How has Rossi suddenly become the topic of this discussion ?

As others have mentioned Stoner doesn't seem to care for the motogp circus, he obviously loves winning as indicated in previous interviews when he states that his aim is to always try to win races. I think he gets much more pleasure from family life and fishing. He wont follow in the footsteps of attention seekers like Schwantz who cant stay away from the paddock after retirement

A story on one rider, whoever it is, shouldn't become a rider X vs rider Y rant, especially one that attacks other posters for their opinion.

Personally, I love watching the skill of all these guys, especially the slow motion footage - I wish there was more of it. I hope Stoner keeps on finding the challenge and enjoyment in racing MotoGP for many years, the sport would be poorer without him.

Has anyone else noticed that post-race interviews never seem to have the riders enthusing about it being a great race any more? It's a shame, it'd be great to see their faces lit up with the fun of the race, but I haven't seen it for ages.

I would say that many of them aren't "lit up with the fun of the race" because the racing quite simply.... hasn't been much fun the past few seasons

Riders are people and most people love money, it's always a choice between earning money in a way that you find acceptable, and to a limited extent find enjoyable.
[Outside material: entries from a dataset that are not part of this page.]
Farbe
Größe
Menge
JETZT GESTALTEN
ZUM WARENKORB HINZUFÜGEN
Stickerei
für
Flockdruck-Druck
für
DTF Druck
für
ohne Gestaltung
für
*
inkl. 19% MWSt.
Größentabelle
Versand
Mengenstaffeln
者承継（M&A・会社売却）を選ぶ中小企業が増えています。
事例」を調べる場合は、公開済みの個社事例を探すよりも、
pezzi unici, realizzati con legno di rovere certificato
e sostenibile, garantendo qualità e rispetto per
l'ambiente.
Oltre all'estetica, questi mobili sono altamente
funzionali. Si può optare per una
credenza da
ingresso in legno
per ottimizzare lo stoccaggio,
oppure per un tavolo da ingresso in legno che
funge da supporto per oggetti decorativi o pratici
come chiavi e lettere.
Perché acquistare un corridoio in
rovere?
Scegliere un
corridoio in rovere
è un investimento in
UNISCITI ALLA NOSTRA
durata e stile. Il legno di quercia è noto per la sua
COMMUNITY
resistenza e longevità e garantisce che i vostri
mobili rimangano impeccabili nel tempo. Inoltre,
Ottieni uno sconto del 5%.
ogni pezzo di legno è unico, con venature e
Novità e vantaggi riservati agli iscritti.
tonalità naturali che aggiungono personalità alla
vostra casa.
To place Rossi, Stoner, etc on a pedestal and not believe that money affects their decisions is naive in the extreme. They do not risk their lives for love alone.
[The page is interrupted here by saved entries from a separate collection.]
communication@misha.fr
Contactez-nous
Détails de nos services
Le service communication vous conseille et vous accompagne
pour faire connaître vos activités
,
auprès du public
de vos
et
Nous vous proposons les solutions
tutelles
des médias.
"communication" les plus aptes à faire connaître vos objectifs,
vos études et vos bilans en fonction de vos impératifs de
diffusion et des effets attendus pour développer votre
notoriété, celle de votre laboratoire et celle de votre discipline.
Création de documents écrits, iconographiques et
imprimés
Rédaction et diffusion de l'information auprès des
I used Rossi's salary increases to demonstrate that riders do consider money as highly important - I was not intending to inflame yet another debate about 'Rossi V whoever', my apologises to those that have suffered through that yet again.

I refer to Stoner as a 'kid' for two reasons, 1: he is much less than 1/2 my age, 2: I've always referred to people I like and are more than 30 years younger than me as 'kid'. I use it as a term of endearment. Is he a man? Of cause and a great one by the looks of it.

And yes I've watched Randy ride, he was great but not a patch on Freddie Spencer... my opinion with both passion and vast experience.